Supplied information:
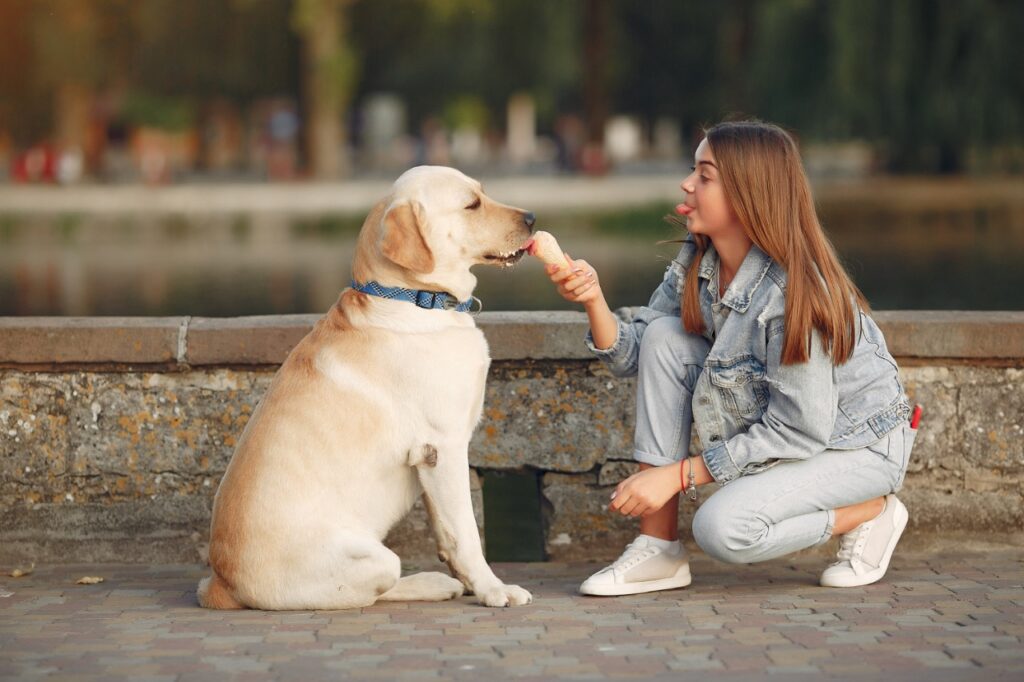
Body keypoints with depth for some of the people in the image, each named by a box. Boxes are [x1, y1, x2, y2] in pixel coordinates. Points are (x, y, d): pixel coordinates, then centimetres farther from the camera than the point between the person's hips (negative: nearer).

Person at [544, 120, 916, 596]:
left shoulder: (793, 291, -31)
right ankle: (658, 548, -9)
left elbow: (799, 432, -28)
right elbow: (633, 356, -5)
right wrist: (594, 301, -25)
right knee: (664, 337, -12)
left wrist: (680, 473, -25)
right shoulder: (696, 263, -7)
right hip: (770, 422, 8)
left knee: (721, 529, -29)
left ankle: (871, 511, 0)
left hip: (857, 444, -8)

Exercise aim:
Keep the pictures out of your copy, and repeat every entry above exactly.

Completed exercise:
Body keypoints with depth for some of the people in the image, each named by a box. Boxes are [x1, y1, x2, y2] in pixel coordinates. Points are (x, y, d): pixel coordinates, then centimetres farther from the camera than the point between the person's hips (negative: nearer).

Person at [544, 120, 916, 596]:
left shoulder: (793, 291, -31)
right ankle: (658, 548, -9)
left elbow: (799, 432, -28)
right elbow: (633, 356, -5)
right wrist: (594, 301, -25)
right knee: (664, 337, -12)
left wrist: (680, 473, -25)
right shoulder: (696, 263, -7)
right hip: (770, 422, 8)
left knee: (721, 529, -29)
left ankle: (871, 511, 0)
left hip: (857, 444, -8)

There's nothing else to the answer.